**Description of the task**
Format the material below as a Markdown table with the columns "Row" and "Text line," giving each line its own numbered row. Leave out blank lines and the pictures.

**Transcribed page contents**

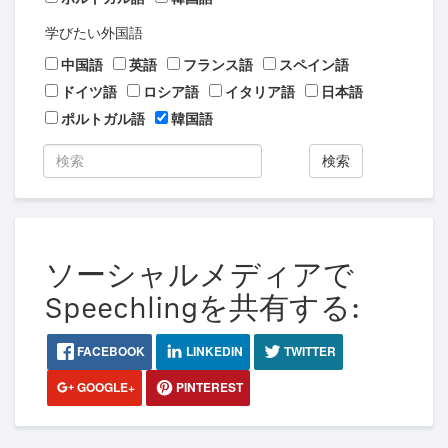
学びたい外国語
中国語
英語
フランス語
スペイン語
ドイツ語
ロシア語
イタリア語
日本語
ポルトガル語
韓国語
検索
ソーシャルメディアで
Speechlingを共有する:
FACEBOOK
LINKEDIN
TWITTER
GOOGLE+
PINTEREST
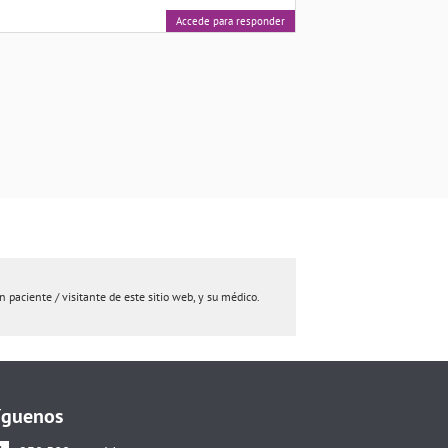
Accede para responder
paciente / visitante de este sitio web, y su médico.
íguenos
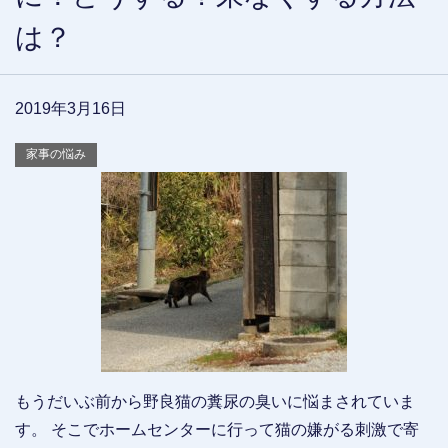
は？
2019年3月16日
家事の悩み
もうだいぶ前から野良猫の糞尿の臭いに悩まされていま
す。 そこでホームセンターに行って猫の嫌がる刺激で寄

**Result**
| Row | Text line |
|---|---|
| 1 | 学びたい外国語 |
| 2 | 中国語 |
| 3 | 英語 |
| 4 | フランス語 |
| 5 | スペイン語 |
| 6 | ドイツ語 |
| 7 | ロシア語 |
| 8 | イタリア語 |
| 9 | 日本語 |
| 10 | ポルトガル語 |
| 11 | 韓国語 |
| 12 | 検索 |
| 13 | ソーシャルメディアで |
| 14 | Speechlingを共有する: |
| 15 | FACEBOOK |
| 16 | LINKEDIN |
| 17 | TWITTER |
| 18 | GOOGLE+ |
| 19 | PINTEREST |
| 20 | Accede para responder |
| 21 | paciente / visitante de este sitio web, y su médico. |
| 22 | íguenos |
| 23 | は？ |
| 24 | 2019年3月16日 |
| 25 | 家事の悩み |
| 26 | もうだいぶ前から野良猫の糞尿の臭いに悩まされていま |
| 27 | す。 そこでホームセンターに行って猫の嫌がる刺激で寄 |